Changing Light
2001/2002

December Light, Kimberton, Pennsylvania
2001, 2min 30sec
January Light, Astoria, New York
2002, 1min 30sec
February Light, Ravenswood Power Station
2002, 2min 30sec


The Changing Light series is a work in progress and will eventually include twelve pieces for each month of the year. These short video pieces are studies of light and place. How we see light changes not only according to time, but also according to place. Our often integable “sense of place” is formed by the relationship of material and light, light slowly creeping across a table as the sun sets, the light in the steam billowing from a smoke stack, light briefly catching a particle of dust floating in space…

Sound also places a wonderful and mostly unconscious roll in our awarness of place and our perception of changing time and season. Although the series is a study in light, I have tried to accent the sound, to bring it out of hiding so to speak. While light marks the edges and surfaces of solid things, sound fills and penetrates the “empty “ places. This relationship forever fasinates me and influences how I perceive space.

The whole piece when finished will give a greater sense of time, one achieved through and because of the medium. The pieces in Changing Light condense time and bring a new sense of light, space and time.

Dear Nora
Regarding the Myth of Science

Excerpt from letter:
We continually draw boarders around ourselves. This is how we identify ourselves. This is also how we fail to see in the outside world our own reflection. This is the cause of fear and with fear, anger and hatred, for the unknown is threatening. Poverty is threatening. Extreme cultural differences are threatening. Differences in ways of life, those who live close to the land and those who know the life of the city, these differences are perceived as boarders. Is there away to know oneself without seeking out these boarders? Is there a way to say, ‘this is who I am, this is who I am not,’ without creating a harmful segregation, without judgment, criticism or preference? If this is the natural course of things, to pronounce our identity, what creates, or dictates, or divides the moral side from immoral? How shall we evaluate ourselves from within these walls and boarders? Instinctively we call our own side right and the outside wrong, but this is of course silly for we know that another stands outside looking at us as “other” and proclaims the same.
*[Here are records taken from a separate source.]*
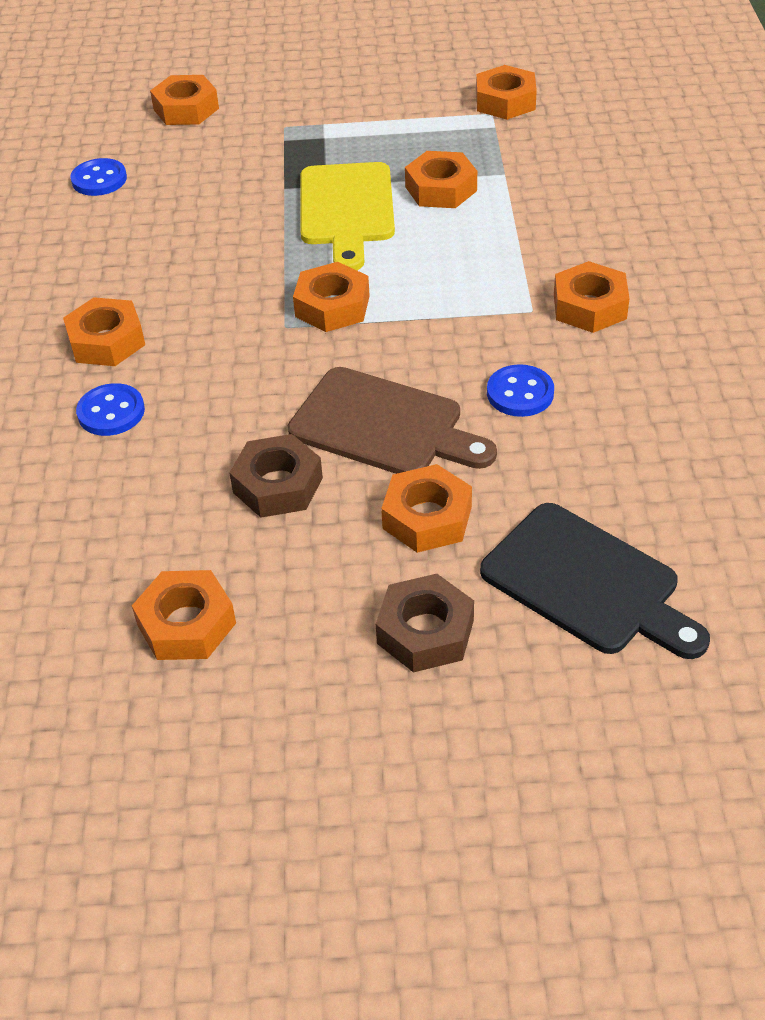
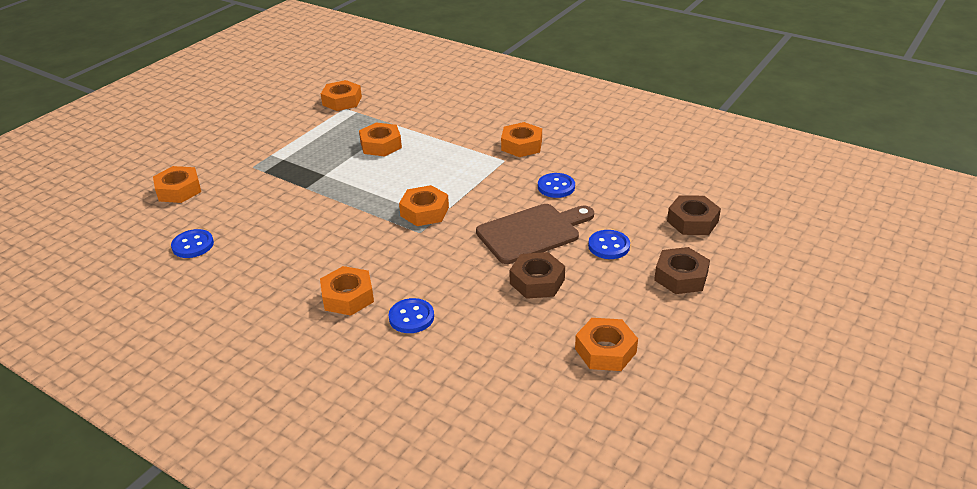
camera: 55 degrees left, 10 degrees down
(347, 210) = (355, 177): yellow cutting board -> none
(427, 517) = (609, 246): orange nut -> blue button
(587, 583) = (692, 221): black cutting board -> brown nut

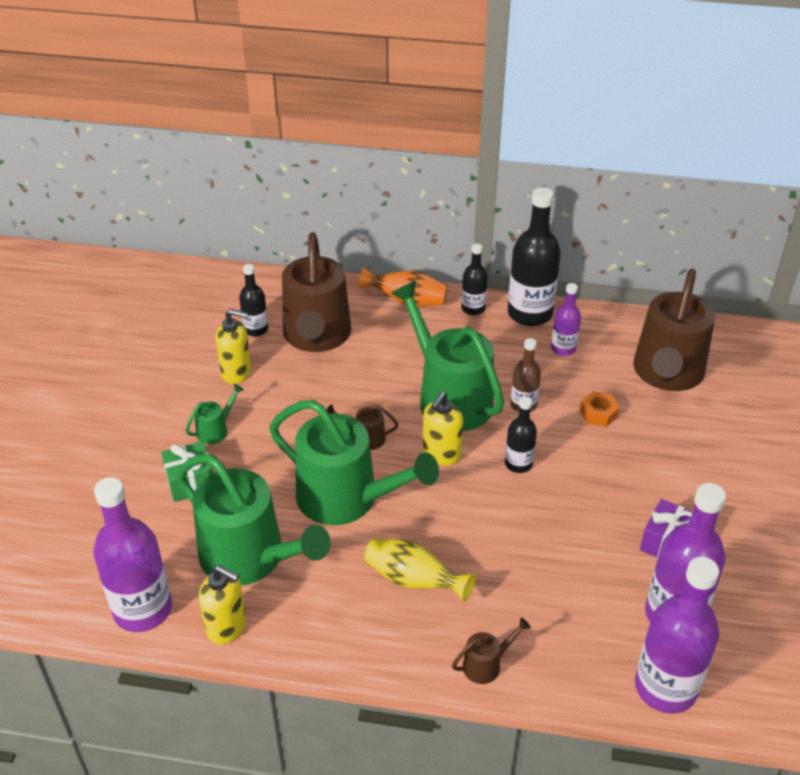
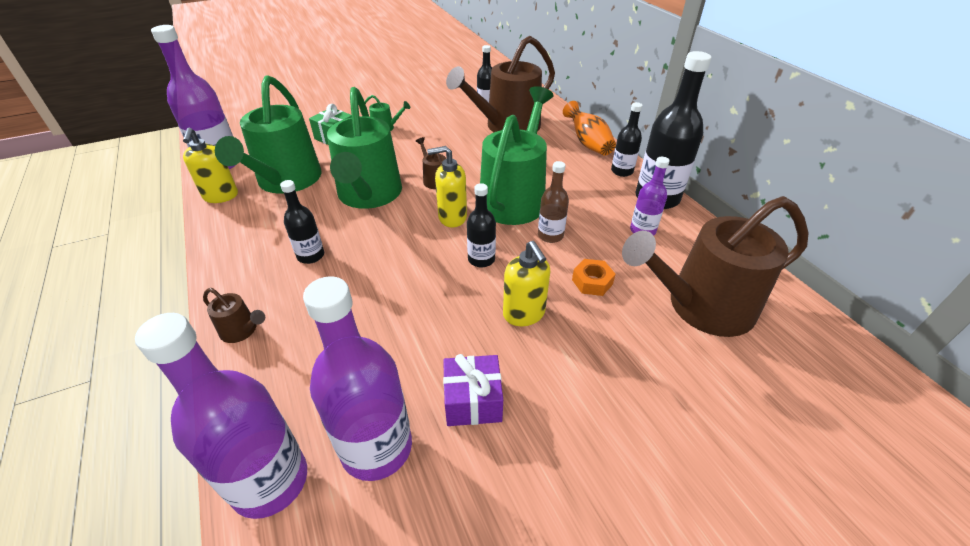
camera: 55 degrees right, 0 degrees up
(237, 372) = (441, 115): yellow soap dispenser -> yellow soap dispenser (524, 314)
(413, 580) = (311, 256): yellow vase -> black bottle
It seems to me that this question of the line which divides is indeed one of the central questions of the nature of life itself. For the line is found everywhere, sometimes clear sometimes vague. Perhaps though, the line is only a human way of ordering the world. Perhaps other forms of life do not experience these lines. Perhaps upon the close evaluation of any line, the line fades, falls apart and vanishes. Perhaps in truth there are no lines. Once again I entertain thoughts I cannot imagine. I’m sure there is a mathematical example of the never true line. The line, which appears as a line, but is in fact always vanishing, never reachable, only an idea with infinite variations and no true form. How life becomes like a mirage when we squint our eyes to blur the edges. Indeed the artist soon learns that edges only appear with a certain contrast of light, between material and space, but that sometimes between material and space, indeed often times there is no perceptible line.